Витюлька вытащил сигарету и долго закуривал, обламывая спички. Нервно затянувшись, он стал говорить с несвойственной ему беспощадностью в голосе:
- Увы, мир в двух измерениях не только для дураков... Когда я увидел твою девушку, я даже растерялся - очень она похожа на некую... теперь уже даму. В студенческие годы жил я в Радищеве. Помню лето. Погода тихая, легкая, лучистая, и стоит у дверей девушка. "Вам кого?" - "Вас, наверно". -"Меня?" - "Вы Извольский?" - "Да". - "А ваш папа Захар Иванович?" - "Да". - "Я у вас буду жить". Оказалось, батя предложил коллеге провести август у него на даче. Первой приехала дочь... Если бы ты знал, Леша, как я любил ее и что со мной творилось, когда я услышал ее разговор со своим отцом: "Уж не думаешь ли ты выдать меня замуж за этого уродца?.. Умора". Я не знал, куда себя девать от стыда.
Извольский потер лоб, будто стирал проступившее воспоминание.

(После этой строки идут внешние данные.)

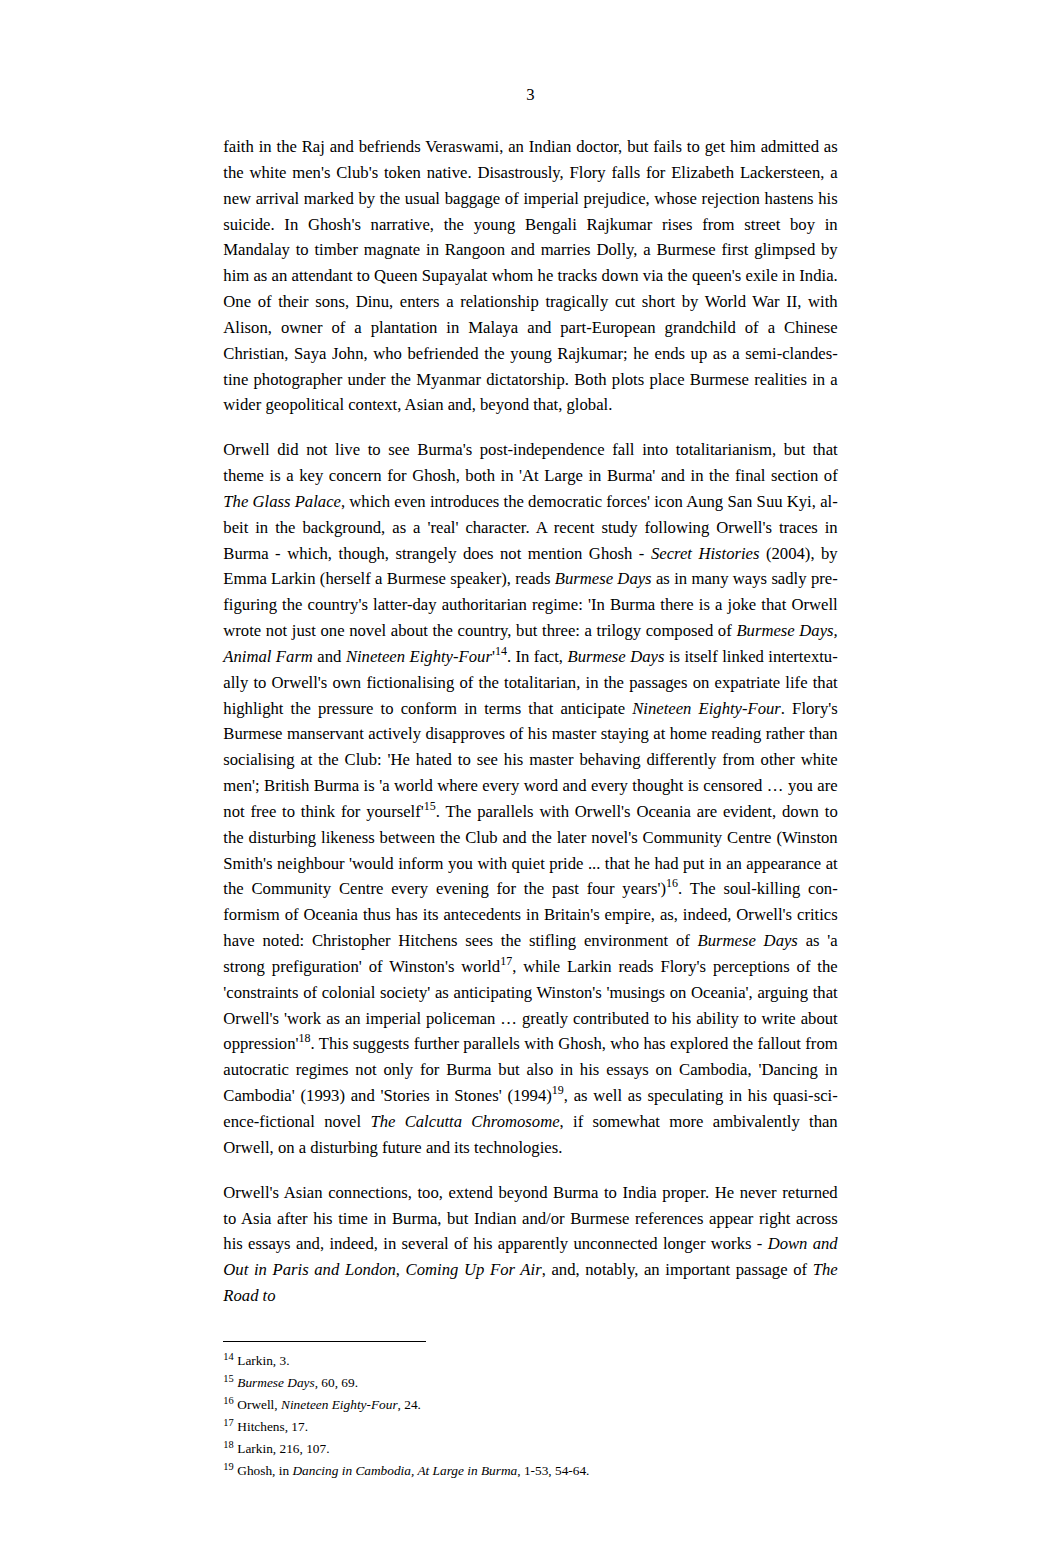3
faith in the Raj and befriends Veraswami, an Indian doctor, but fails to get him admitted as the white men's Club's token native. Disastrously, Flory falls for Elizabeth Lackersteen, a new arrival marked by the usual baggage of imperial prejudice, whose rejection hastens his suicide. In Ghosh's narrative, the young Bengali Rajkumar rises from street boy in Mandalay to timber magnate in Rangoon and marries Dolly, a Burmese first glimpsed by him as an attendant to Queen Supayalat whom he tracks down via the queen's exile in India. One of their sons, Dinu, enters a relationship tragically cut short by World War II, with Alison, owner of a plantation in Malaya and part-European grandchild of a Chinese Christian, Saya John, who befriended the young Rajkumar; he ends up as a semi-clandestine photographer under the Myanmar dictatorship. Both plots place Burmese realities in a wider geopolitical context, Asian and, beyond that, global.
Orwell did not live to see Burma's post-independence fall into totalitarianism, but that theme is a key concern for Ghosh, both in 'At Large in Burma' and in the final section of The Glass Palace, which even introduces the democratic forces' icon Aung San Suu Kyi, albeit in the background, as a 'real' character. A recent study following Orwell's traces in Burma - which, though, strangely does not mention Ghosh - Secret Histories (2004), by Emma Larkin (herself a Burmese speaker), reads Burmese Days as in many ways sadly prefiguring the country's latter-day authoritarian regime: 'In Burma there is a joke that Orwell wrote not just one novel about the country, but three: a trilogy composed of Burmese Days, Animal Farm and Nineteen Eighty-Four'14. In fact, Burmese Days is itself linked intertextually to Orwell's own fictionalising of the totalitarian, in the passages on expatriate life that highlight the pressure to conform in terms that anticipate Nineteen Eighty-Four. Flory's Burmese manservant actively disapproves of his master staying at home reading rather than socialising at the Club: 'He hated to see his master behaving differently from other white men'; British Burma is 'a world where every word and every thought is censored … you are not free to think for yourself'15. The parallels with Orwell's Oceania are evident, down to the disturbing likeness between the Club and the later novel's Community Centre (Winston Smith's neighbour 'would inform you with quiet pride ... that he had put in an appearance at the Community Centre every evening for the past four years')16. The soul-killing conformism of Oceania thus has its antecedents in Britain's empire, as, indeed, Orwell's critics have noted: Christopher Hitchens sees the stifling environment of Burmese Days as 'a strong prefiguration' of Winston's world17, while Larkin reads Flory's perceptions of the 'constraints of colonial society' as anticipating Winston's 'musings on Oceania', arguing that Orwell's 'work as an imperial policeman … greatly contributed to his ability to write about oppression'18. This suggests further parallels with Ghosh, who has explored the fallout from autocratic regimes not only for Burma but also in his essays on Cambodia, 'Dancing in Cambodia' (1993) and 'Stories in Stones' (1994)19, as well as speculating in his quasi-science-fictional novel The Calcutta Chromosome, if somewhat more ambivalently than Orwell, on a disturbing future and its technologies.
Orwell's Asian connections, too, extend beyond Burma to India proper. He never returned to Asia after his time in Burma, but Indian and/or Burmese references appear right across his essays and, indeed, in several of his apparently unconnected longer works - Down and Out in Paris and London, Coming Up For Air, and, notably, an important passage of The Road to
14 Larkin, 3.
15 Burmese Days, 60, 69.
16 Orwell, Nineteen Eighty-Four, 24.
17 Hitchens, 17.
18 Larkin, 216, 107.
19 Ghosh, in Dancing in Cambodia, At Large in Burma, 1-53, 54-64.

- Так-то, Леша... Ты говоришь: Томка. А что Томка? По крайней мере, ей и в голову не приходит называть меня уродцем...
Долго Лютров не мог простить себе начатого разговора. И в самом деле, откуда ему знать, с кем следует, а с кем не следует общаться Витюльке?.. Говорят, убить журавля так же просто и так же постыдно, как ударить ребенка. И Витюлька представлялся ему раненым журавлем, которого он своими советами да участием лишал надежды на выздоровление.
...Все вечера января они проводили вдвоем.